── 기록 목록

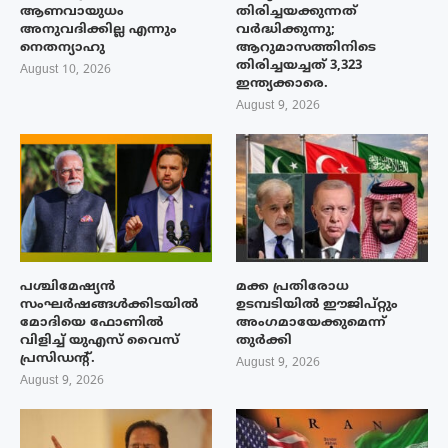
ആണവായുധം
തിരിച്ചയക്കുന്നത്
അനുവദിക്കില്ല എന്നും
വർദ്ധിക്കുന്നു;
നെതന്യാഹു
ആറുമാസത്തിനിടെ
തിരിച്ചയച്ചത് 3,323
August 10, 2026
ഇന്ത്യക്കാരെ.
August 9, 2026
പശ്ചിമേഷ്യന്‍
മക്ക പ്രതിരോധ
സംഘര്‍ഷങ്ങള്‍ക്കിടയിൽ
ഉടമ്പടിയിൽ ഈജിപ്റ്റും
മോദിയെ ഫോണില്‍
അംഗമായേക്കുമെന്ന്
വിളിച്ച് യുഎസ് വൈസ്
തുർക്കി
പ്രസിഡന്റ്.
August 9, 2026
August 9, 2026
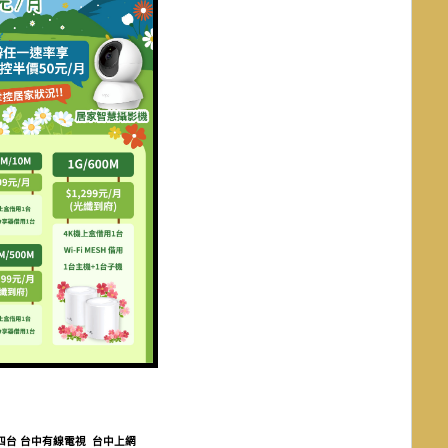
大台中數位有線電視
四台
台中
有線電視
台中上網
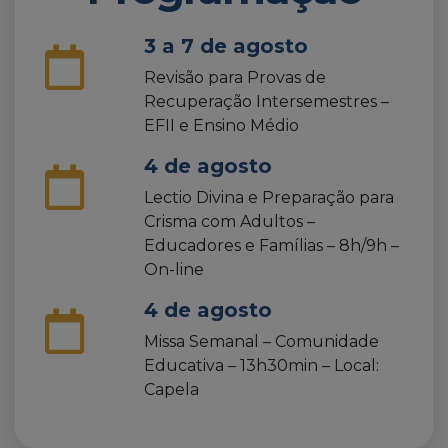
3 a 7 de agosto
Revisão para Provas de
Recuperação Intersemestres –
EFII e Ensino Médio
4 de agosto
Lectio Divina e Preparação para
Crisma com Adultos –
Educadores e Famílias – 8h/9h –
On-line
4 de agosto
Missa Semanal – Comunidade
Educativa – 13h30min – Local:
Capela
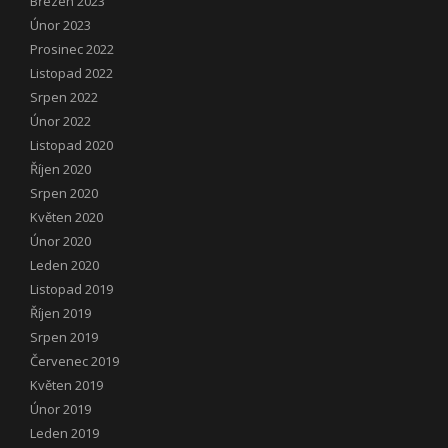
Březen 2023
Únor 2023
Prosinec 2022
Listopad 2022
Srpen 2022
Únor 2022
Listopad 2020
Říjen 2020
Srpen 2020
Květen 2020
Únor 2020
Leden 2020
Listopad 2019
Říjen 2019
Srpen 2019
Červenec 2019
Květen 2019
Únor 2019
Leden 2019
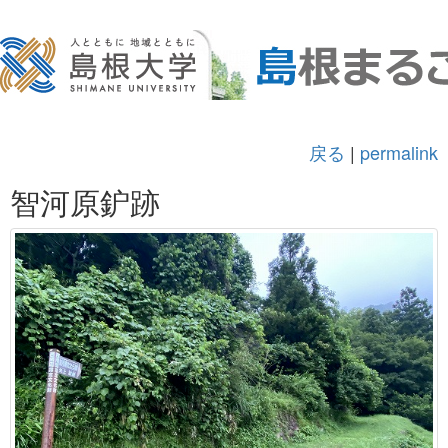
戻る
|
permalink
智河原鈩跡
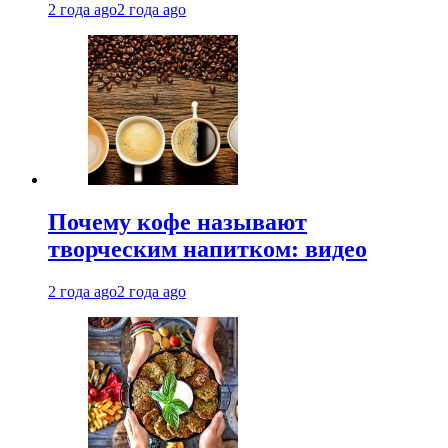
2 года ago
2 года ago
Почему кофе называют
творческим напитком: видео
2 года ago
2 года ago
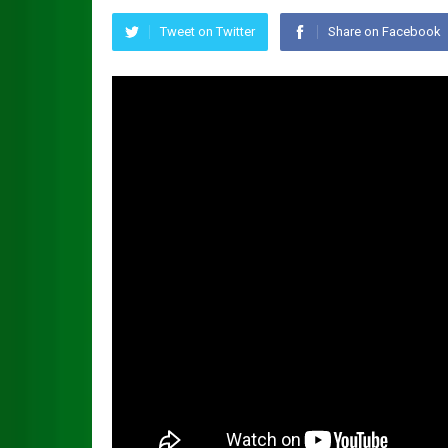
Tweet on Twitter
Share on Facebook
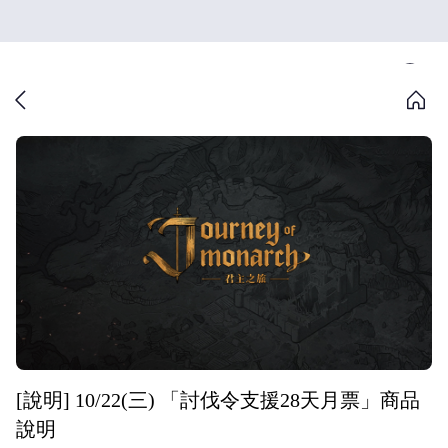
[說明] 10/22(三) 「討伐令支援28天月票」商品
說明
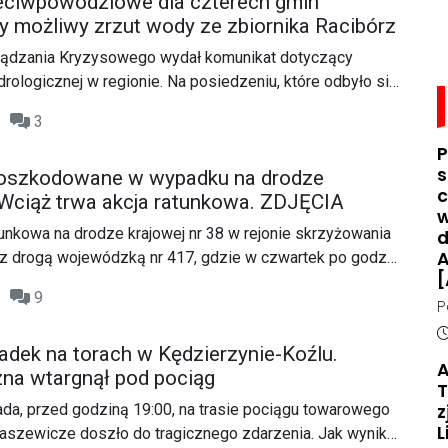
eciwpowodziowe dla czterech gmin
y możliwy zrzut wody ze zbiornika Racibórz
ządzania Kryzysowego wydał komunikat dotyczący
ydrologicznej w regionie. Na posiedzeniu, które odbyło się
ział wzięli przedstawiciele władz lokalnych i służb
02
3
za bezpieczeństwo mieszkańców. W naradzie
P
sta, zastępca prezydenta miasta, wójtowie gmin,
s
poszkodowane w wypadku na drodze
i straży pożarnej. Posiedzenie obserwowali także poseł
c
. Wciąż trwa akcja ratunkowa. ZDJĘCIA
zewodniczący Rady Miasta.
w
tunkowa na drodze krajowej nr 38 w rejonie skrzyżowania
d
A
8 z drogą wojewódzką nr 417, gdzie w czwartek po godz.
[
ku.
55
9
P
d
D
adek na torach w Kędzierzynie-Koźlu.
n
A
na wtargnął pod pociąg
o
T
ada, przed godziną 19:00, na trasie pociągu towarowego
z
L
łaszewicze doszło do tragicznego zdarzenia. Jak wynika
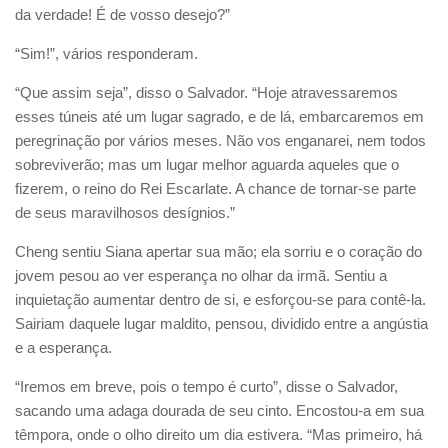
da verdade! É de vosso desejo?”
“Sim!”, vários responderam.
“Que assim seja”, disso o Salvador. “Hoje atravessaremos
esses túneis até um lugar sagrado, e de lá, embarcaremos em
peregrinação por vários meses. Não vos enganarei, nem todos
sobreviverão; mas um lugar melhor aguarda aqueles que o
fizerem, o reino do Rei Escarlate. A chance de tornar-se parte
de seus maravilhosos desígnios.”
Cheng sentiu Siana apertar sua mão; ela sorriu e o coração do
jovem pesou ao ver esperança no olhar da irmã. Sentiu a
inquietação aumentar dentro de si, e esforçou-se para contê-la.
Sairiam daquele lugar maldito, pensou, dividido entre a angústia
e a esperança.
“Iremos em breve, pois o tempo é curto”, disse o Salvador,
sacando uma adaga dourada de seu cinto. Encostou-a em sua
têmpora, onde o olho direito um dia estivera. “Mas primeiro, há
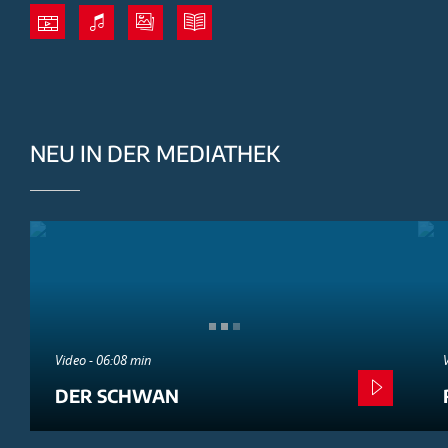
NEU IN DER MEDIATHEK
Video - 06:08 min
DER SCHWAN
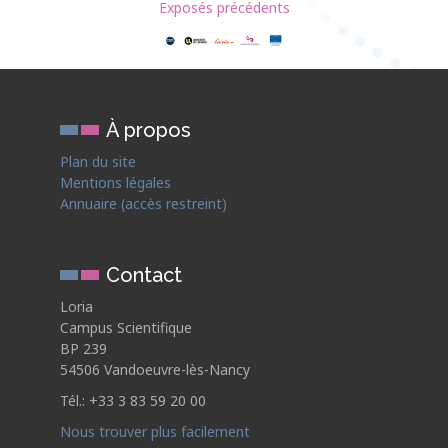
Exposés précédents
À propos
Plan du site
Mentions légales
Annuaire (accès restreint)
Contact
Loria
Campus Scientifique
BP 239
54506 Vandoeuvre-lès-Nancy
Tél.: +33 3 83 59 20 00
Nous trouver plus facilement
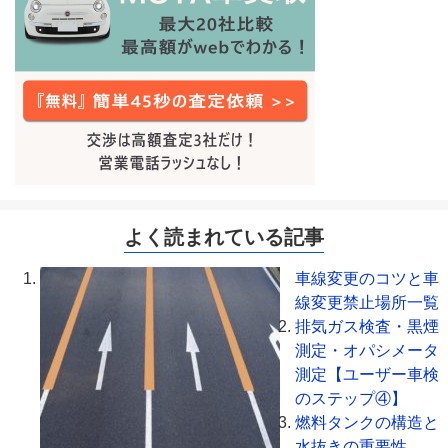
よく読まれている記事
車線変更のコツと車
線変更禁止場所一覧
排気ガス検査・黒煙
測定・オパシメータ
測定【ユーザー車検
のステップ④】
燃料タンクの構造と
水抜きの重要性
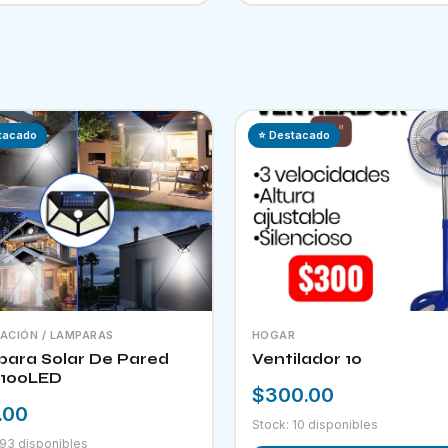
tacado
⭐ Destacado
NACIÓN / LAMPARAS
HOGAR
ara Solar De Pared
Ventilador 10
100LED
$300.00
.00
Stock: 10 disponibles
 93 disponibles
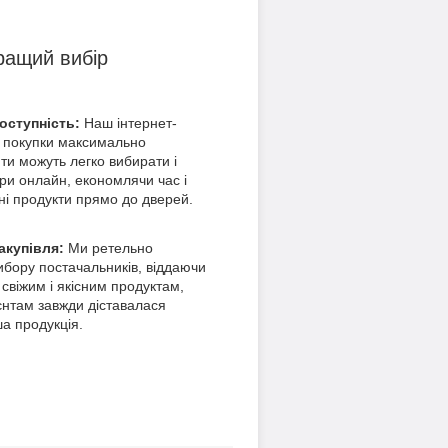
ращий вибір
доступність:
Наш інтернет-
 покупки максимально
ти можуть легко вибирати і
ри онлайн, економлячи час і
ні продукти прямо до дверей.
акупівля:
Ми ретельно
ибору постачальників, віддаючи
 свіжим і якісним продуктам,
нтам завжди діставалася
ша продукція.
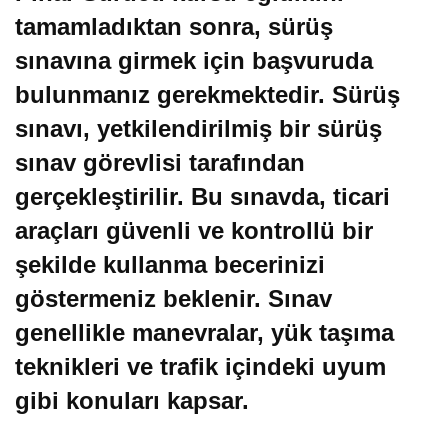
tamamladıktan sonra, sürüş
sınavına girmek için başvuruda
bulunmanız gerekmektedir. Sürüş
sınavı, yetkilendirilmiş bir sürüş
sınav görevlisi tarafından
gerçekleştirilir. Bu sınavda, ticari
araçları güvenli ve kontrollü bir
şekilde kullanma becerinizi
göstermeniz beklenir. Sınav
genellikle manevralar, yük taşıma
teknikleri ve trafik içindeki uyum
gibi konuları kapsar.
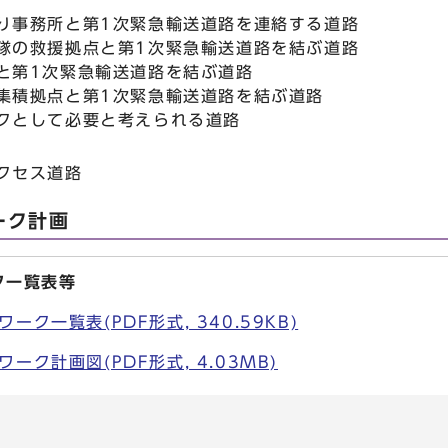
り事務所と第1次緊急輸送道路を連絡する道路
隊の救援拠点と第1次緊急輸送道路を結ぶ道路
と第1次緊急輸送道路を結ぶ道路
集積拠点と第1次緊急輸送道路を結ぶ道路
クとして必要と考えられる道路
クセス道路
ーク計画
ク一覧表等
ク一覧表(PDF形式, 340.59KB)
ーク計画図(PDF形式, 4.03MB)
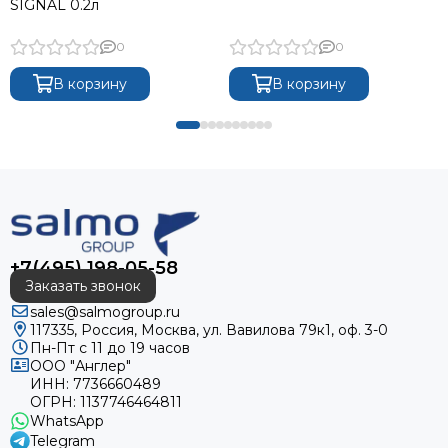
SIGNAL 0.2л
0
0
В корзину
В корзину
+7(495) 198-05-58
Заказать звонок
sales@salmogroup.ru
117335, Россия, Москва, ул. Вавилова 79к1, оф. 3-0
Пн-Пт с 11 до 19 часов
ООО "Англер"
ИНН: 7736660489
ОГРН: 1137746464811
WhatsApp
Telegram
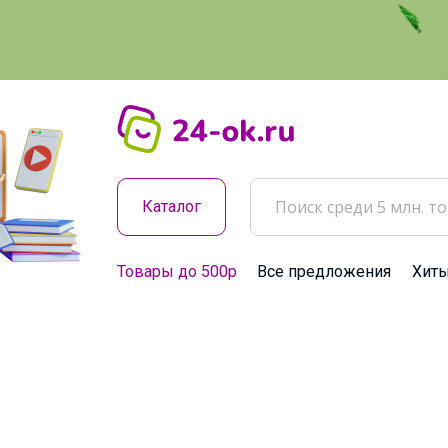
Каталог
Товары до 500р
Все предложения
Хит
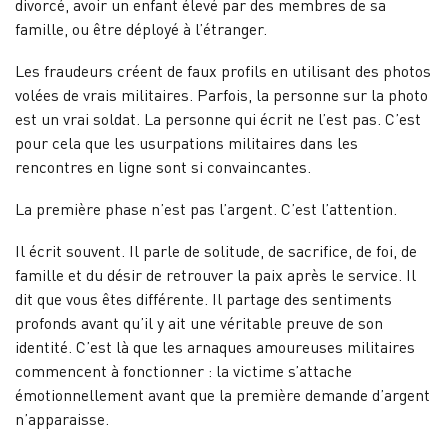
divorcé, avoir un enfant élevé par des membres de sa
famille, ou être déployé à l’étranger.
Les fraudeurs créent de faux profils en utilisant des photos
volées de vrais militaires. Parfois, la personne sur la photo
est un vrai soldat. La personne qui écrit ne l’est pas. C’est
pour cela que les usurpations militaires dans les
rencontres en ligne sont si convaincantes.
La première phase n’est pas l’argent. C’est l’attention.
Il écrit souvent. Il parle de solitude, de sacrifice, de foi, de
famille et du désir de retrouver la paix après le service. Il
dit que vous êtes différente. Il partage des sentiments
profonds avant qu’il y ait une véritable preuve de son
identité. C’est là que les arnaques amoureuses militaires
commencent à fonctionner : la victime s’attache
émotionnellement avant que la première demande d’argent
n’apparaisse.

────

■ 요청 사항
위 목록에서 "famille"라는 문자열이 들어 있는 줄을 모두 추출하세요. 대소문자는 구분합니다.

■ 문제 풀이
famille, ou être déployé à l’étranger.
famille et du désir de retrouver la paix après le service. Il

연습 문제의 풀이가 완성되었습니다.